**What you will do**
Quote everything from "In a joint statement, Prime" down to "to Mr Turnbull." in the rail funding article below.

**Quoted passage**

---------------

All aboard Australia with $20 billion on the rails

THE FEDERAL Government is committing $20 billion to rail investment across the country, as announced in the 2017 Federal Budget.

In a joint statement, Prime Minister Malcolm Turnbull and Deputy Prime Minister Barnaby said the investment aimed to “cut congestion in cities, grow the regions and create thousands of new jobs”.

The largest part of the investment is $10 billion for a National Rail Program for urban and regional passenger rail projects that “reduce travel times, connect people to jobs and opportunity and provide families and businesses with affordable options on where to live and invest” according to Mr Turnbull.  

There is an additional $8.4 billion to build the Melbourne to Brisbane Inland Rail, Australia’s biggest rail project in 100 years.

“That will build a dedicated high productivity rail freight corridor also saving lives by getting freight off roads and onto rail,” Mr Turnbull said.

Other commitments to rail in the 2017–18 Budget include $500 million to upgrade regional rail networks in Victoria; $792 million for Perth Metronet; $30 million towards development of a business case for the Melbourne Airport Rail Link; $20.2 million for Murray Basin Rail building on a previous commitment; and $20 million to progress business cases for faster rail connections between major cities and their surrounding regional centres.


The Federal Government’s $10 billion National Rail Program is designed to progress the its Smart Cities agenda.

Mr Turnbull said urban rail projects “have the capacity to be city-shaping by providing opportunities for urban regeneration, unlocking land for affordable housing, and promoting better integration between land use and transport planning”.

“Our investment in passenger rail will benefit hundreds of thousands of commuters each day through cutting congestion and travel times while improving access to jobs, education and vital services.”

The Prime Minister said there were several once-in–a-generation, city-shaping rail projects around the country at different stages of development.

“These transformational rail projects have long planning and construction lead times, with high capital costs,” he said. The program would build on the current work the government is doing in partnership with state governments to develop urban rail plans for our five largest cities and their surrounding regions.

Mr Turnbull said the government’s record $10 billion investment in rail was in addition to $792 million for Perth Metronet and $30 million for the development of a business case for the Melbourne Airport Rail Link, a project that is expected to enhance Melbourne's urban rail network and role as international gateway.

The transport corridor between Melbourne's CBD and Melbourne Airport has been identified by Infrastructure Australia as one of the most heavily congested in Melbourne, reducing the amenity, liveability and commuter experience of the surrounding suburbs.

---------------

**Record set**
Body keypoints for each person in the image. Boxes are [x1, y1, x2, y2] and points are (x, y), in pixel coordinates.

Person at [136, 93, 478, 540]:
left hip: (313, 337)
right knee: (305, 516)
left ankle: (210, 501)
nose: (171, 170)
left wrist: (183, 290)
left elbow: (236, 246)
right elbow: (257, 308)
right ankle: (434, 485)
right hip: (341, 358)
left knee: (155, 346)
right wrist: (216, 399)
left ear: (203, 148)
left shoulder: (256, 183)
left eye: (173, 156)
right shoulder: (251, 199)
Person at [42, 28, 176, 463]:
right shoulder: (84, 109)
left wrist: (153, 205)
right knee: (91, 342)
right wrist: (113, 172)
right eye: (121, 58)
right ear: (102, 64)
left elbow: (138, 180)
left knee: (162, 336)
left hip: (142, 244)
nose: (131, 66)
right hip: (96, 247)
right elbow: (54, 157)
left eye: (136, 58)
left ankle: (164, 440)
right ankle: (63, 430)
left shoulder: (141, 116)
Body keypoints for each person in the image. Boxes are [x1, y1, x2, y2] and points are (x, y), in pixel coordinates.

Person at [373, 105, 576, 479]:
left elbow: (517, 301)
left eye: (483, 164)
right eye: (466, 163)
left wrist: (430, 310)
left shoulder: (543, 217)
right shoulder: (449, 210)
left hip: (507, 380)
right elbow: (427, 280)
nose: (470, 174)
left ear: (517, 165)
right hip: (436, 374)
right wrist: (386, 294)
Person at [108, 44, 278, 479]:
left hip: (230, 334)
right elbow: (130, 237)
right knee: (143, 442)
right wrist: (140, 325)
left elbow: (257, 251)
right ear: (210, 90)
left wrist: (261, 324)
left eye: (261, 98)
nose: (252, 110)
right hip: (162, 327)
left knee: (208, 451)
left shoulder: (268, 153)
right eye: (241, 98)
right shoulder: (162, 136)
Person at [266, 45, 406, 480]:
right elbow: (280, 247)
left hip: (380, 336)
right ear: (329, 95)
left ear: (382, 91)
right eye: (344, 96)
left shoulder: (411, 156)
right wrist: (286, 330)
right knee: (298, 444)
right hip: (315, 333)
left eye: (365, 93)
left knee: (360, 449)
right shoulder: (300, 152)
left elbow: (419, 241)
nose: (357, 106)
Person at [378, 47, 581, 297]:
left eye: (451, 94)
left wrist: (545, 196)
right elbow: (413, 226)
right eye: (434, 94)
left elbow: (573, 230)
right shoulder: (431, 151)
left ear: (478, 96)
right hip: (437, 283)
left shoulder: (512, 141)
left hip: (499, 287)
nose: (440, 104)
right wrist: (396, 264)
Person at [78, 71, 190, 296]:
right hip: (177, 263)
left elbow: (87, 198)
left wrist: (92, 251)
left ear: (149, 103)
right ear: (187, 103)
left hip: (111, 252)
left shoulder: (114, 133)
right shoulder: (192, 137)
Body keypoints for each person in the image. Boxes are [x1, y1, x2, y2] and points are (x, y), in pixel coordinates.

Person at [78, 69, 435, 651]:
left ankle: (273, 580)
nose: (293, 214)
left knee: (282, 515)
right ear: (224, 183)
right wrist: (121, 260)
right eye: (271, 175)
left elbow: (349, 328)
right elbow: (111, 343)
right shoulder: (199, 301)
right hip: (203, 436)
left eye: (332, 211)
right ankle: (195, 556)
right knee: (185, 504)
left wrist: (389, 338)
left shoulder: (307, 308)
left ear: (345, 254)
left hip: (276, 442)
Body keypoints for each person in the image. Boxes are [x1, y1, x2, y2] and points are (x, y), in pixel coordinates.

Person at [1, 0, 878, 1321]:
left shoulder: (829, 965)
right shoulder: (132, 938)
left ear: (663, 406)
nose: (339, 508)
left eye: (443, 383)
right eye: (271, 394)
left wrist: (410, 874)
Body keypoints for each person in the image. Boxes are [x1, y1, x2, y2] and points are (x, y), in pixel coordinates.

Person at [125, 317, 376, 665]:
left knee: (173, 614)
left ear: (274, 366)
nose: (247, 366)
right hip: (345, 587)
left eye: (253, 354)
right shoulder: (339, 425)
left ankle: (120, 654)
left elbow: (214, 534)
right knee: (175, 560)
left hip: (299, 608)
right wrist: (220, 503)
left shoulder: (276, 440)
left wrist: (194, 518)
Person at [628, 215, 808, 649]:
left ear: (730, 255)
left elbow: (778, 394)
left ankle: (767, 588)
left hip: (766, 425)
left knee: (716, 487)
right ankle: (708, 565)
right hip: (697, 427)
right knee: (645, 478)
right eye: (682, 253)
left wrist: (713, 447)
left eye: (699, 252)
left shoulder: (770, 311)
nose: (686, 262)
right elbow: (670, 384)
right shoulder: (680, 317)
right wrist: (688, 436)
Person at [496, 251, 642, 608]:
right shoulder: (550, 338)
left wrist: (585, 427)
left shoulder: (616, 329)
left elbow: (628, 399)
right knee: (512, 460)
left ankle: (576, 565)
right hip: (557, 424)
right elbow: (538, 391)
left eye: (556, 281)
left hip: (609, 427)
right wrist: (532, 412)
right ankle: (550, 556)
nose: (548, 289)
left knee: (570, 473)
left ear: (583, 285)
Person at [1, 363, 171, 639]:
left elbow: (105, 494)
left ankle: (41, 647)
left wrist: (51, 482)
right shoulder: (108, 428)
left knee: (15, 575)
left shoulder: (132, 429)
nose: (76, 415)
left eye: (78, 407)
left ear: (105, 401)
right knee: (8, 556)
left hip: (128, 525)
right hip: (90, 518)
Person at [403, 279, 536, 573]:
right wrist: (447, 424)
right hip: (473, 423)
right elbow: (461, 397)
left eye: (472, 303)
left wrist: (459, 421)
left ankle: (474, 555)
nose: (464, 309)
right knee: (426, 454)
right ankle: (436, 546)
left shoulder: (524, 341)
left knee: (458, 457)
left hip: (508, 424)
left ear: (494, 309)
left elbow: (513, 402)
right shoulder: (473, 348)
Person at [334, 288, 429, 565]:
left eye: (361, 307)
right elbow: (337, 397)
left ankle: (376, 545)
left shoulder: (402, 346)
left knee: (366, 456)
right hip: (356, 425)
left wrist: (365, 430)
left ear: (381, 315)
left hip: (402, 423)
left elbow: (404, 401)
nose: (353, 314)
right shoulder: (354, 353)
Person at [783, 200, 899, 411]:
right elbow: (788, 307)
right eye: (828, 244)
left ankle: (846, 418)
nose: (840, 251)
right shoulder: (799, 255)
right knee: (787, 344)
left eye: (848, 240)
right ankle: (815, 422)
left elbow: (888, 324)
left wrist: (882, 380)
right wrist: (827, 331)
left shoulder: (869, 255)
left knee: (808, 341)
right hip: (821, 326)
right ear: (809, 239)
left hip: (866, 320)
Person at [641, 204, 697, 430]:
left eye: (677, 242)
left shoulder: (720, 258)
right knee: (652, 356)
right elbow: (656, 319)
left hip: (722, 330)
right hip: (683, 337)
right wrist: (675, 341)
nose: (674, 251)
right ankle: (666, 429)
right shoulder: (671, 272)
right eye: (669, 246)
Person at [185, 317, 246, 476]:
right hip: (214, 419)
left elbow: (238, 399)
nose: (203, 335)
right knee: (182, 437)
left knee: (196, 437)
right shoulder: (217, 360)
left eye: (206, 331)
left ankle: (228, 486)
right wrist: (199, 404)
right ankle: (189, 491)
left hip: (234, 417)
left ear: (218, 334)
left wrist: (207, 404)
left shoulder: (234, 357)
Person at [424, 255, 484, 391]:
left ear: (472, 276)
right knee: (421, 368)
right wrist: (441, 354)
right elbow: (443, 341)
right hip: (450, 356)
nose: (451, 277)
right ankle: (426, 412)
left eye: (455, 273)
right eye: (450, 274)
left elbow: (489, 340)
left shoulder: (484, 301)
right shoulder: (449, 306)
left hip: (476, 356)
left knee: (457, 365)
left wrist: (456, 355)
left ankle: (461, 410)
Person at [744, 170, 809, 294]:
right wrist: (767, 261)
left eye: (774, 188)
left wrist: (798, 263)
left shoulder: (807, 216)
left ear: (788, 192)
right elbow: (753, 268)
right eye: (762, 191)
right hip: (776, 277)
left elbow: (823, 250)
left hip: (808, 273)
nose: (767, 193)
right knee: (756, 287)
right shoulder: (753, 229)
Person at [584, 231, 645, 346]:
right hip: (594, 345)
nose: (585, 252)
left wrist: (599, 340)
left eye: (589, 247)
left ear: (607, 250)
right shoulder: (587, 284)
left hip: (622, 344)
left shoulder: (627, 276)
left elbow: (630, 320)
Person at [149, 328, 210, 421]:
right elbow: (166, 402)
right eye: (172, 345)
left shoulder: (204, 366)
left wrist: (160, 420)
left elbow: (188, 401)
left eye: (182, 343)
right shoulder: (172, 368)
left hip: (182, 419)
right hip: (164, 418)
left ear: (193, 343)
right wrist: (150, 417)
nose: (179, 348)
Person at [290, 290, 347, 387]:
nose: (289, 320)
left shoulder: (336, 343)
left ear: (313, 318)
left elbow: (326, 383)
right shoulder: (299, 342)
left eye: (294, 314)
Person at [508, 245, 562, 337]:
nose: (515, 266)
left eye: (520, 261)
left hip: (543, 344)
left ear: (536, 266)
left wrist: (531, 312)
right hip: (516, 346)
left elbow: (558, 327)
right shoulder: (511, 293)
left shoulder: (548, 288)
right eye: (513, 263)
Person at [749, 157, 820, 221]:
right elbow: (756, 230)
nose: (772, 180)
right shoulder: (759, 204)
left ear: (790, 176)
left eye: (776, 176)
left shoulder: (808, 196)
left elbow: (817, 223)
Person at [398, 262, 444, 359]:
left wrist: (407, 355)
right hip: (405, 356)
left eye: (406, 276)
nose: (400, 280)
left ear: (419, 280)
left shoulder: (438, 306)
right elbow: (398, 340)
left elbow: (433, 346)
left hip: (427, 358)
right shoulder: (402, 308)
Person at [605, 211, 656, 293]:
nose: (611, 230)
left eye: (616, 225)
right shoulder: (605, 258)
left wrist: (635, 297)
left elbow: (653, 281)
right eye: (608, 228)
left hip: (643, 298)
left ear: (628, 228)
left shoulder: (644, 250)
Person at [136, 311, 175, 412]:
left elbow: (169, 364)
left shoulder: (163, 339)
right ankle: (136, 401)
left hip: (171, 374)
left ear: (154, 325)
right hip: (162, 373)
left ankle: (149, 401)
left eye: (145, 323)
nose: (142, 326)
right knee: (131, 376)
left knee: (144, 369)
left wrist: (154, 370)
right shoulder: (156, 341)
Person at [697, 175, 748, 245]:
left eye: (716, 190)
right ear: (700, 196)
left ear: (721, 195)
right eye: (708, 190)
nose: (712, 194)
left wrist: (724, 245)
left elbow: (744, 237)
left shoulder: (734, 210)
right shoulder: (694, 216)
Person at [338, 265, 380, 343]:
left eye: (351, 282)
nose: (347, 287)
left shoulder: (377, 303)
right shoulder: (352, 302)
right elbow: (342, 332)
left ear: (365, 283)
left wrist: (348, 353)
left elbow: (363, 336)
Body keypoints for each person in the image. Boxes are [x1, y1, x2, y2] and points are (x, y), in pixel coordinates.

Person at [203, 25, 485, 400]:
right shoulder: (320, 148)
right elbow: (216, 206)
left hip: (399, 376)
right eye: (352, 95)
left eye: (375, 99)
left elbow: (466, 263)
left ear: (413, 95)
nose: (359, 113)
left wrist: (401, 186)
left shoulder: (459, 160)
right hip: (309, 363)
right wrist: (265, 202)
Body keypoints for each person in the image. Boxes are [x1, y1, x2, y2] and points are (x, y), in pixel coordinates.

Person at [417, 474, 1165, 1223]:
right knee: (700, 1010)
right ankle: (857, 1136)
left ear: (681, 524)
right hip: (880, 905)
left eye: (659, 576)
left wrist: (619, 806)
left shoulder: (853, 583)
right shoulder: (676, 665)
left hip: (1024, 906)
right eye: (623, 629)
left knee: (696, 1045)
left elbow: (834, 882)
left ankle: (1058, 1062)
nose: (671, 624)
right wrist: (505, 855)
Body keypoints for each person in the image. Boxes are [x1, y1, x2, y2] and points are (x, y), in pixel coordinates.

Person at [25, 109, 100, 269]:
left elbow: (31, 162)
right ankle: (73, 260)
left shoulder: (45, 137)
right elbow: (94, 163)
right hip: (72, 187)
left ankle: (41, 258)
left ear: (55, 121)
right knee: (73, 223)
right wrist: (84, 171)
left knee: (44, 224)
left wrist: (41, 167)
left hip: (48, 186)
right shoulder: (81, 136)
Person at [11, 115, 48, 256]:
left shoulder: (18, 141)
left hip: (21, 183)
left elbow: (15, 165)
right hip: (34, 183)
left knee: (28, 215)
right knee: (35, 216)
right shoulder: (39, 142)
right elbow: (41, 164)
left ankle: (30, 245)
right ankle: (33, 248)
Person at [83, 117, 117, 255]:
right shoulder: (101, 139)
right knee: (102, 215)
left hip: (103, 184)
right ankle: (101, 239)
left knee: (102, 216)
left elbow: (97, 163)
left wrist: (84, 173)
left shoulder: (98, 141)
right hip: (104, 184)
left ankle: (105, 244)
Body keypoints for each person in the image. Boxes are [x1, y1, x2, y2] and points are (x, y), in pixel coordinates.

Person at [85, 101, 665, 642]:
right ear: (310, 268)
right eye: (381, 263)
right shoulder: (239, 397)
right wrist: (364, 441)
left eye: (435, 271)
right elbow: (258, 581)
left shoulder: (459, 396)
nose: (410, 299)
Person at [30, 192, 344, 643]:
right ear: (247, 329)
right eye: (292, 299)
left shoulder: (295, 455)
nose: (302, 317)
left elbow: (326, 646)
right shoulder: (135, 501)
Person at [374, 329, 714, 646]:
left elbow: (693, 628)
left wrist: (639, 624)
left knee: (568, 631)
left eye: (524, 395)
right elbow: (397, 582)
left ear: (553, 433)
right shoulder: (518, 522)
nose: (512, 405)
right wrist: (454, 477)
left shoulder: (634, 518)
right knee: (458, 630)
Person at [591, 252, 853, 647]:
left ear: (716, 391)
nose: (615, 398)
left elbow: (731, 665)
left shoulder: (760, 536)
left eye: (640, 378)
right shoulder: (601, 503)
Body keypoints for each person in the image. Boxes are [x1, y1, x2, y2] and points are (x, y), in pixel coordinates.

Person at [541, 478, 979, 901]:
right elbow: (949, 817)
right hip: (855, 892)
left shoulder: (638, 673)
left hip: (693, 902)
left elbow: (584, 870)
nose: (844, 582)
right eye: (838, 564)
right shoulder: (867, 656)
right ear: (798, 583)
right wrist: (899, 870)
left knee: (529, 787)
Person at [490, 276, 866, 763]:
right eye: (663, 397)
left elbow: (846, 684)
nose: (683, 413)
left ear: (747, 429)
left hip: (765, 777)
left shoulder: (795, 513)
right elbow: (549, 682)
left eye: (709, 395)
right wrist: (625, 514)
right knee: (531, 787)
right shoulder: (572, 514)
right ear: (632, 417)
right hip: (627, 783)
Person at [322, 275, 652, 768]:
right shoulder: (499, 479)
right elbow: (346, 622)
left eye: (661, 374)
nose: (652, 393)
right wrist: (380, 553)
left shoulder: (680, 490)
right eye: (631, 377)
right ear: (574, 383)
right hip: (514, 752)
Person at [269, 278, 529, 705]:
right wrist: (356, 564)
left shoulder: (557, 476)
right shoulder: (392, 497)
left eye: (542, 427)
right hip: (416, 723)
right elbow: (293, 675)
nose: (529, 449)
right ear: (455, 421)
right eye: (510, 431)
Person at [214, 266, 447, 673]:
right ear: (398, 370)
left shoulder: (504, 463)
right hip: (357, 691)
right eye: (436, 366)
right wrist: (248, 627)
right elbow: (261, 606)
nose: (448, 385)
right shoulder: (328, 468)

---------------

**Answer box**
In a joint statement, Prime Minister Malcolm Turnbull and Deputy Prime Minister Barnaby said the investment aimed to “cut congestion in cities, grow the regions and create thousands of new jobs”.

The largest part of the investment is $10 billion for a National Rail Program for urban and regional passenger rail projects that “reduce travel times, connect people to jobs and opportunity and provide families and businesses with affordable options on where to live and invest” according to Mr Turnbull.